Crucially, many are doable in 30 minutes or less (“The timezone most people have”), with standard supermarket ingredients.
“We'd all love to live in some provincial French market town, wander around a market stall, pick up two aubergines and a courgette and some red peppers, some freshly caught fish, and then pop to the bakery and then go to butchers – but we don't live our lives like that,” he observes. “We're super busy, under a lot of pressure, and it is always last minute running around, ‘What have we got for tea?'”
Like a lot of us, Kerridge's family do an online shop each week for routine essentials, and top it up with supermarket trips – but as food prices and the cost of living in general increases, he says meal planning for the week so “you're not just ordering things willy nilly” is essential for cost-saving, and batch cooking and freezing extra portions helps too. He says, for this book, “Trying to be a bit more pocket friendly was incredibly important”, as well as listing ingredients that weren't specialist or expensive.
Many of his new recipes are tagged as ‘low shop' – meaning you can use a lot of basics that you probably already have in your kitchen, like his ‘pantry spaghetti' or ‘fridge raid soup'. And who knew you could whip up a coffee and walnut cake from almost all store cupboard essentials?
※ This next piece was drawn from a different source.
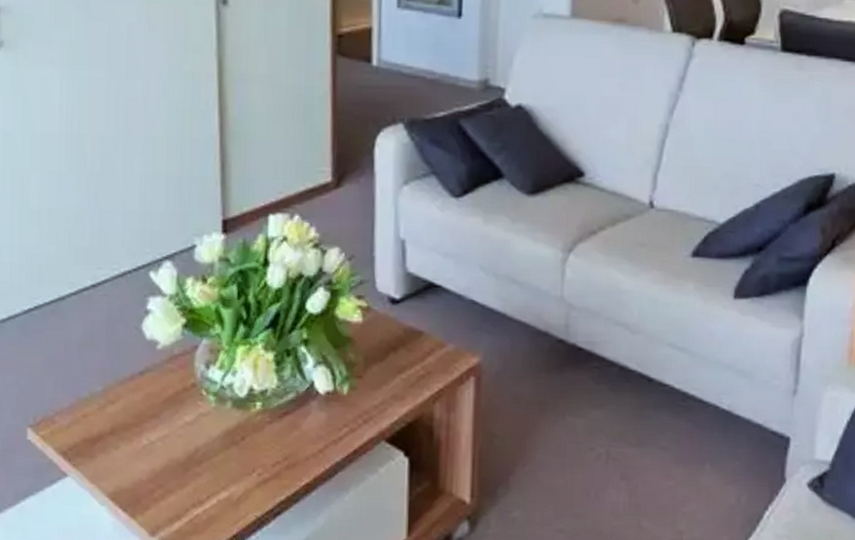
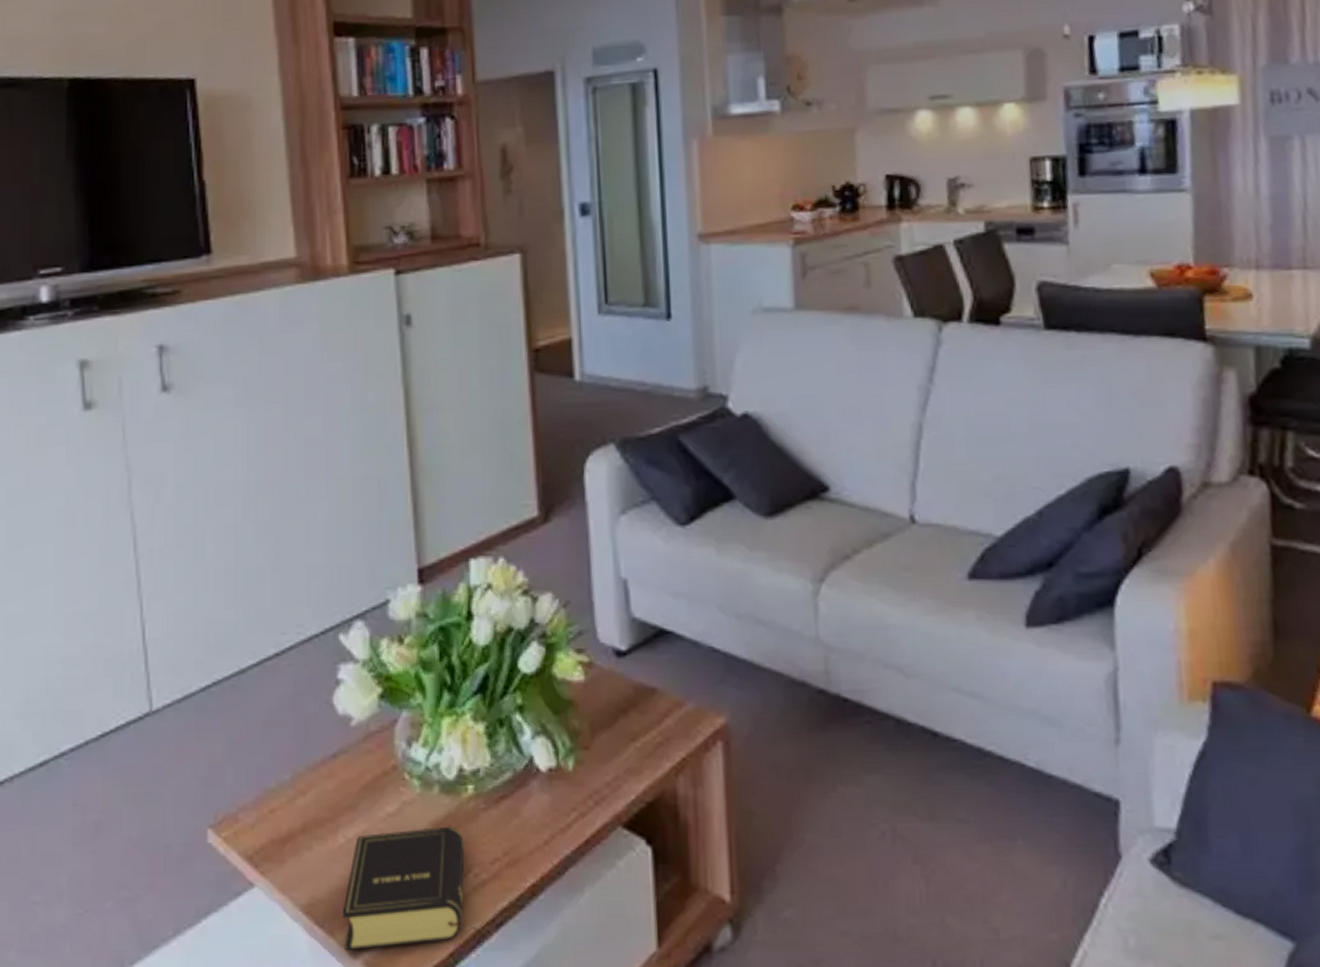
book: none [142,434,251,531] -> present [341,826,465,951]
“It's a case of using those things that are floating around, stuff you've used once or twice,” Kerridge explains. “If we say use curry powder but you've only got chilli powder, just use a bit of that – it's about trying to free up those rules… And just trying to use what's there.”
The cost-of-living crisis is “here now, and something we're going to have to deal with”, he says. And as someone who owns six restaurants, he describes food and energy price hikes and inflation rates going forward as “incredibly frightening”.
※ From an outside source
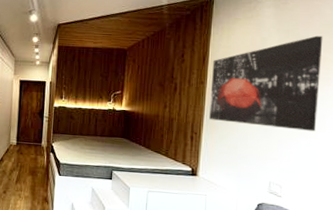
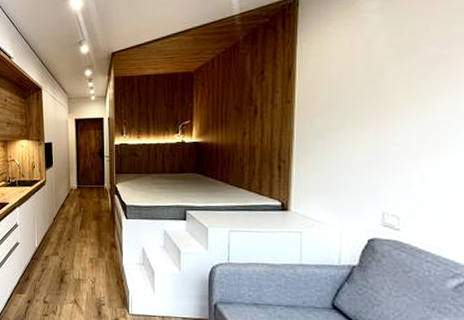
wall art: present [209,35,323,131] -> none [300,27,451,148]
He recently shared in an interview with the Telegraph that energy prices for one of his pubs has gone from £60,000 to £420,000 a year.
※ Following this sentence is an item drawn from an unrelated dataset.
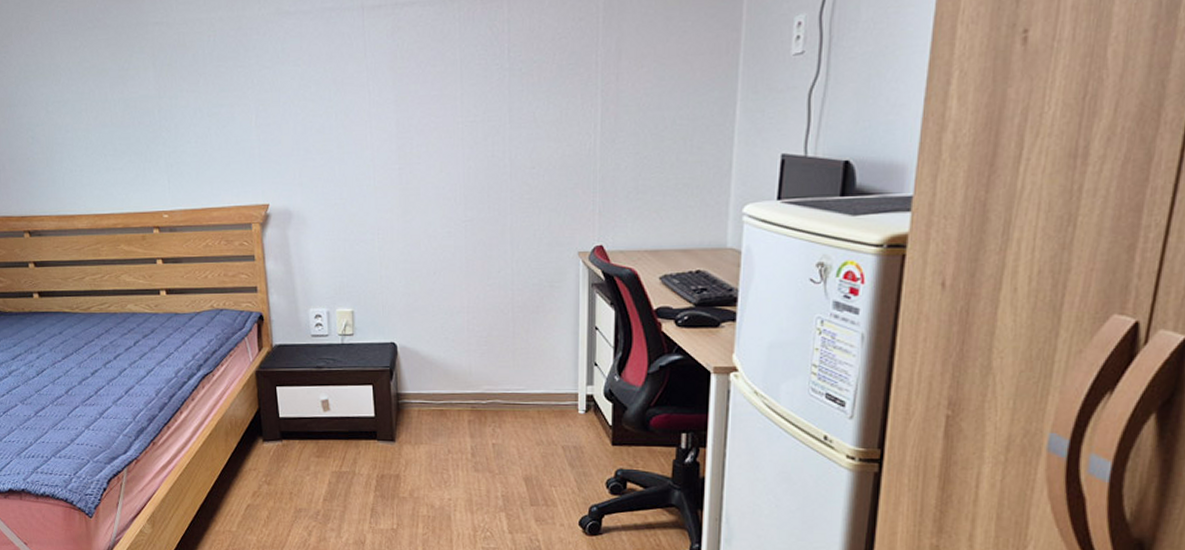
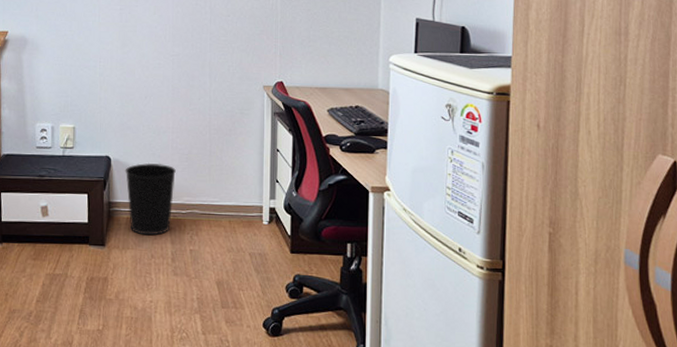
wastebasket: none [413,348,473,429] -> present [125,162,176,236]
“There is no price cap on the energy that comes into a butchers or an abattoirs or into a fishmonger or a big veg wholesaler, then that cost has to go into a restaurant, which also has no price cap,” he explains. “It's very nerve-wracking, seeing what's going to happen come October when the clocks go back and heating starts going on and fuel goes up again.”
And, of course, not only is the cost of going out invariably going to go up, but people will likely have less money to spend out. “Which in turn will mean a lot of issues for a lot of restaurants, bars, clubs and spaces that operate in hospitality,” he says. “It's almost the perfect storm – you can't get around it.”
Real Life Recipes by Tom Kerridge is published by Bloomsbury Absolute, priced £26. Photography by Cristian Barnett. Available now.
Below is a recipe for you try at home:
FRIDGE RAID SOUP
1tbsp olive oil
3 cooking chorizo sausages, sliced
1 large onion, diced
2 large carrots, diced
3 celery sticks, diced
2tbsp thyme leaves
1L chicken stock
400g tin chopped tomatoes
150g small pasta shapes or orzo
150g frozen peas
2 large handfuls of kale, roughly chopped
Salt and freshly ground black pepper
Extra virgin olive oil
Finely grated Parmesan
Heat the olive oil in a large saucepan. Add the chorizo slices, let them slowly render in the oil and cook for around five minutes or until they just begin to caramelise. Add the onion, carrots and celery and sauté for a further five minutes or until softened.
Add the thyme, chicken stock and tinned tomatoes and bring to the boil. Reduce the heat to a simmer and cook for five minutes before adding the pasta. Stir well and simmer for 12 minutes or until the pasta is almost cooked.
Toss in the frozen peas and kale, stir well and season with salt and pepper to taste. Simmer for a few minutes until the kale is tender.
Ladle the soup into warmed bowls. Add a drizzle of extra virgin olive oil and a sprinkling of Parmesan, then serve.